Participar y pertenecer
En la vida solemos participar en muchos acontecimientos. Es verdad que esto exige cierta disposición y hasta implicación. Nuestro tiempo, sin embargo, se significa por las participaciones coyunturales o epidérmicas.
Entre nosotros se multiplican las convocatorias buscando suscitar la pertenencia. El encuentro con sus diálogos y los movimientos que interiormente nos provoca puede, es verdad, liberar aquellos nudos que nos encierran en nuestras percepciones o soledades. Comprobamos, no obstante, que no es fácil y que, encontrarnos, sin más, no es siempre signo de sinergia.
Constatamos que se está haciendo un esfuerzo importante en los gobiernos de la vida consagrada para llegar a la sana pertenencia. De una buena vez nos convendría aceptar que los tiempos son plurales, como los itinerarios personales en ellos desarrollados. Aceptar no significa suscribir, pero sí escuchar. Creemos que la escucha atenta a cada persona y a sus «visiones» de las cosas, nos puede dar noticia real de aquello que verdaderamente nos convoca y suma.
No confundimos pertenencia con la aceptación ciega de todo y, mucho menos, con el silencio pasivo ante todo. Entendemos la pertenencia como la forma de ser y dejarnos hacer por lo más original de nuestra vocación que es la comunidad. Si cada consagrado recibe la pregunta –en el ámbito adecuado– de qué significa para él o ella pertenecer, qué consecuencias tiene, qué libertad experimenta o qué peso no le deja caminar… Si además puede compartir sus respuestas, puede escuchar a otros hermanos y hermanas de camino. Si se siente aceptado y percibe como su intento es valioso, porque es valorado, descubre vivencialmente que pertenece.
Las adhesiones necesitan corazón. Se expresan latiendo. Viven los acontecimientos importantes y solemnes; los graves y últimos, pero también los compromisos diarios, los sencillos. Aquellos donde tejemos la mayor parte de nuestras jornadas. Da la sensación de que necesitamos dosis abundantes de fármacos que ayuden a revivir la cordialidad de la vocación; la empatía de la normalidad; la acogida de personas enamoradas que es la definición de la consagración.

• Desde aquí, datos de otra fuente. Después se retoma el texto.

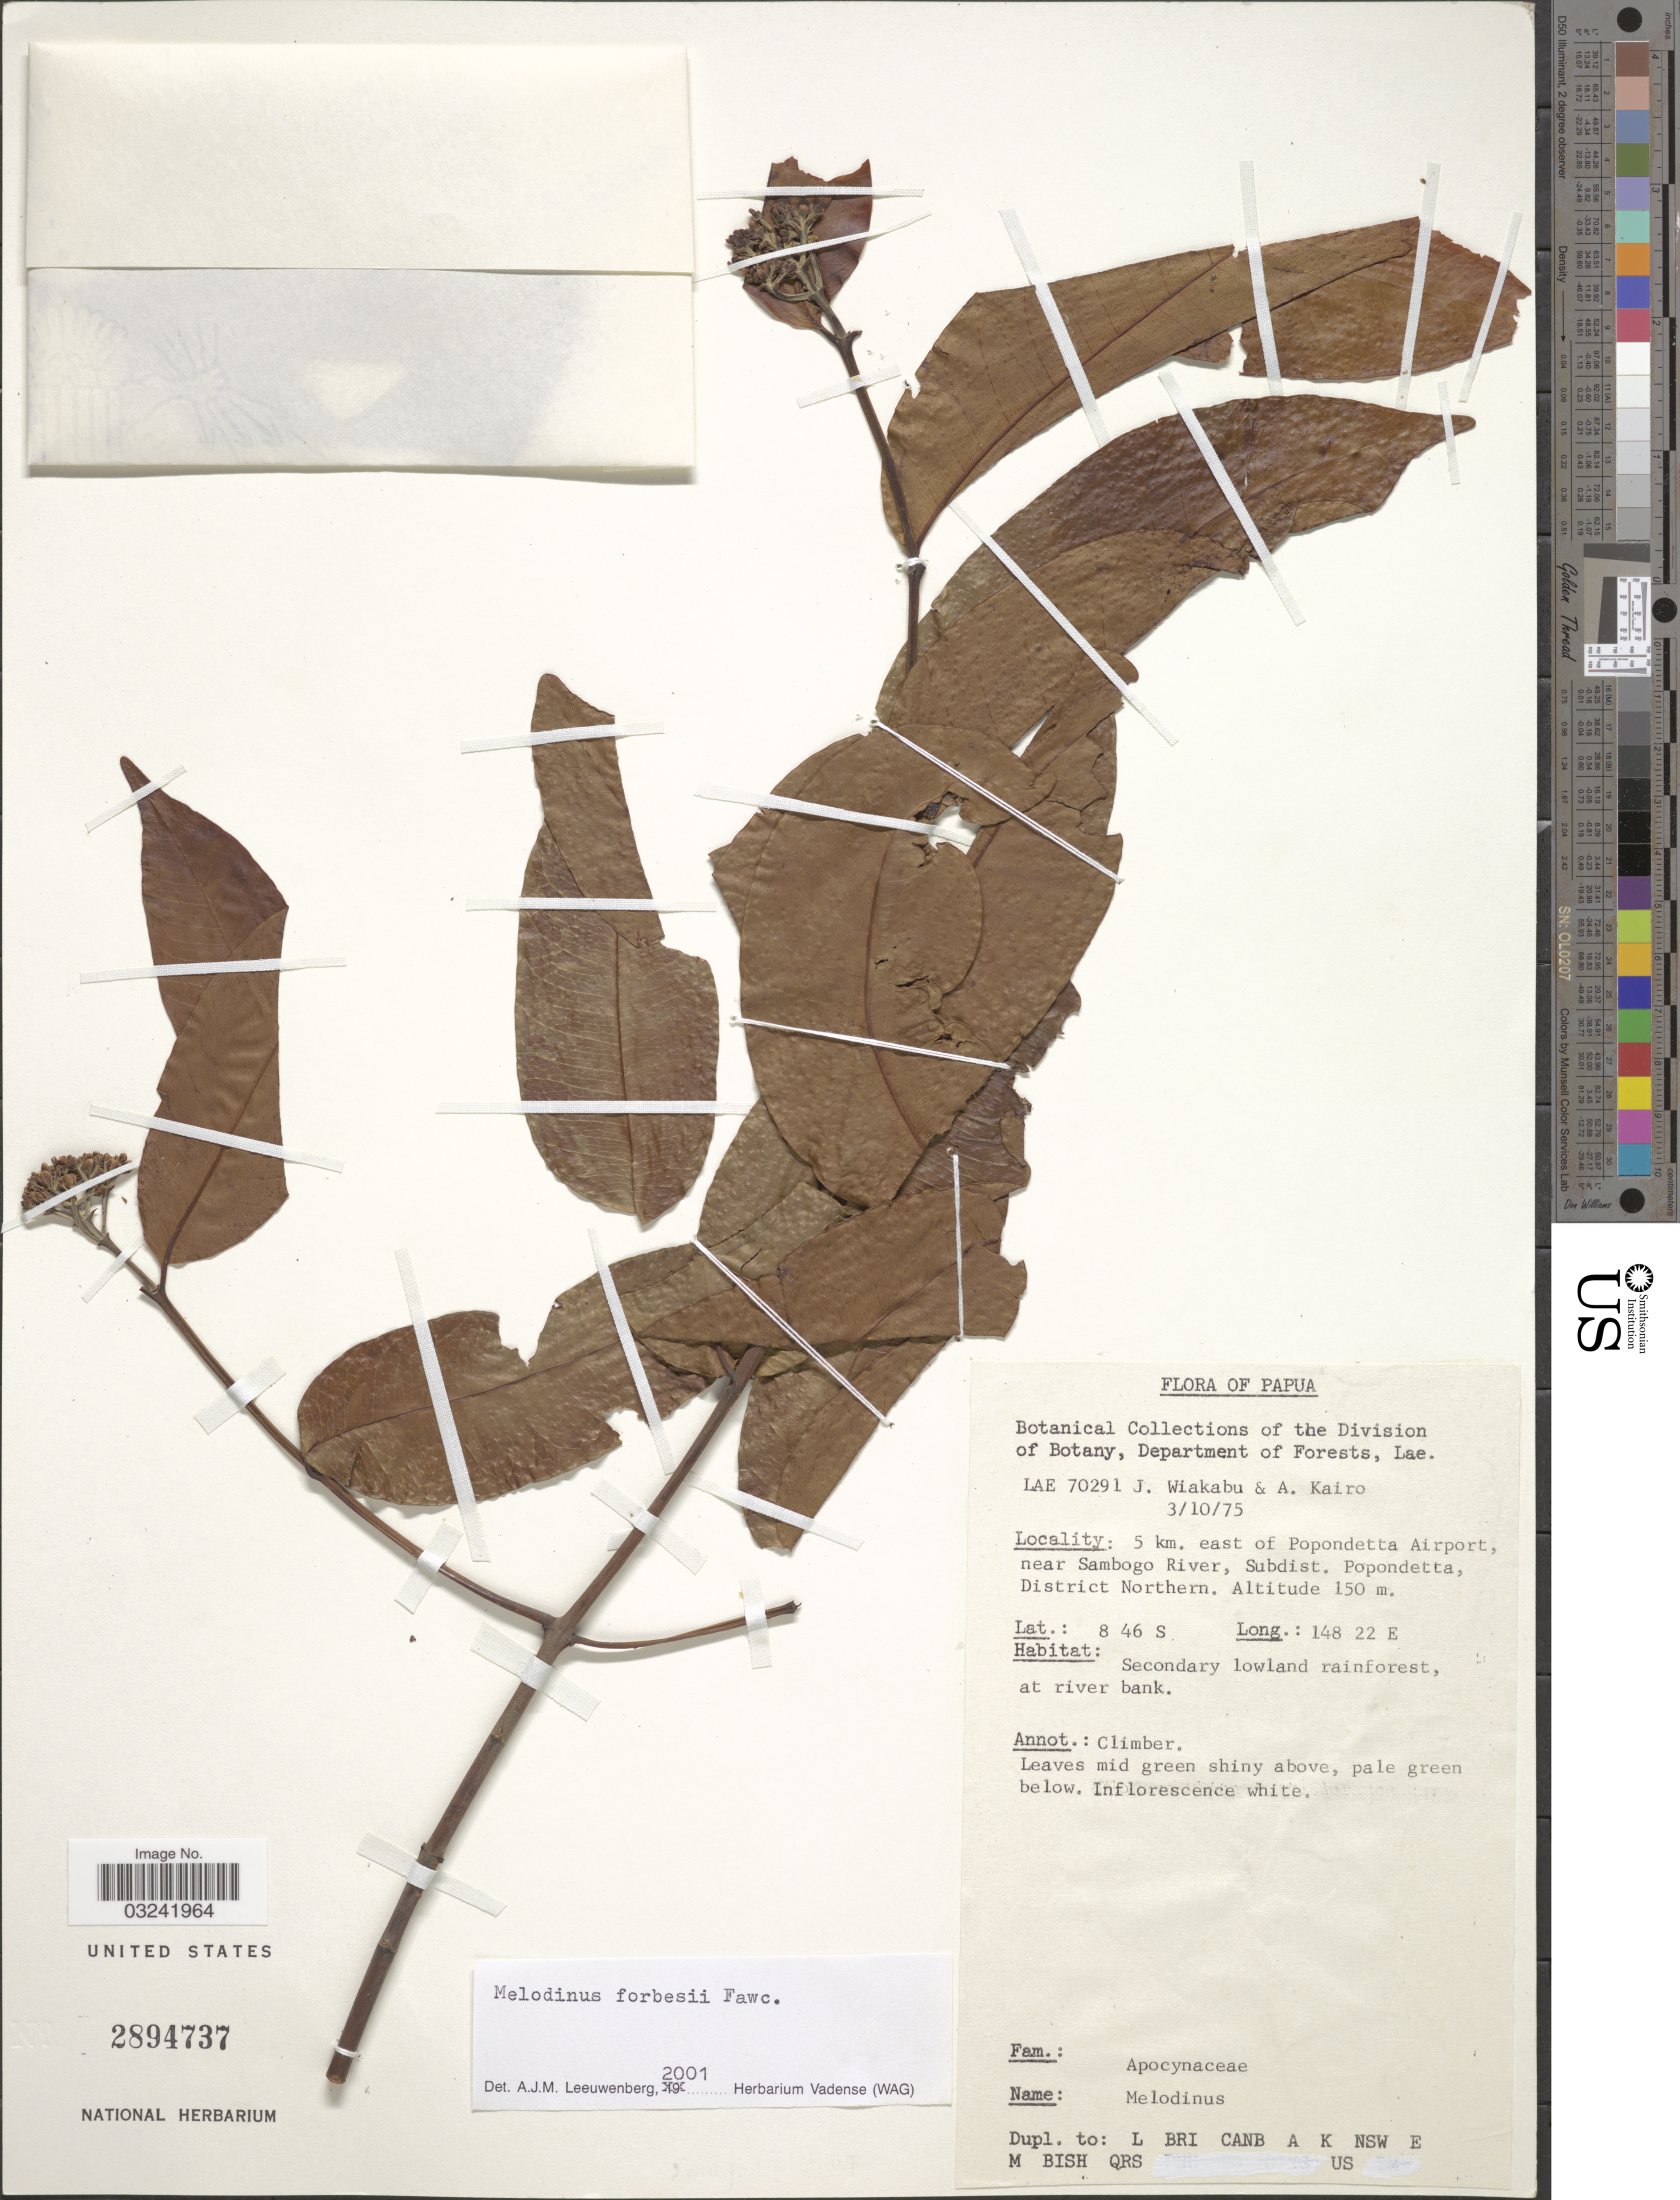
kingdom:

Tenemos más recursos de aquellos que habitualmente reconocemos. La vida de las instituciones es mucho más rica que sus cuadros organizativos o los documentos que emanan. Son sus personas. Todas las personas que necesitan recordar que tienen corazón y que su corazón cuenta porque sin él no laten las comunidades. Hay muchos corazones con heridas de vida pero sanos; algunos se han congelado en la soledad; otros han enmudecido viendo pasar los acontecimientos desde una barrera de protección; están los que han podido encogerse, solo tienen pequeños latidos con la parcelita de «su cuerda»; aquellos que necesitan muchos aparatos para sentir que existen, están funcionando pero no es tan seguro que vivan. Hay corazones disimulados y escépticos porque ya han vivido intentos de reanimación fallidos. Hay corazones que confían más en sus propios remedios o dineros que en dejarse querer… Hay muchas necesidades en los corazones de los consagrados. Sin embargo hay un común denominador, todos en un momento dado iniciaron una aventura de inmensidad. Vinieron para amar, para ensanchar, para ser el corazón de Dios que acaricia esta humanidad. Proponernos recuperar cada latido y es una tarea lenta. Un proceso que se inicia y no sabemos dónde nos va a llevar. Pero también es la manera de suscitar una real pertenencia. Aquella que se convierte en fuerza de misión y fraternidad, para poder significar.
Nos parece que es un buen momento para desandar caminos e intentarlo. Recordar, una vez más, que no somos los solucionadores de los males del mundo, pero somos la presencia cordial al lado de quienes lo intentan. Nuestras palabras y gestos; nuestras iniciativas y propuestas necesitan latir desde lo mismo y por lo mismo. Es tan directo y claro como volver a nuestras instituciones para no encontrar en ellas costumbres o relaciones viciadas, sino para encontrar hermanos y hermanas.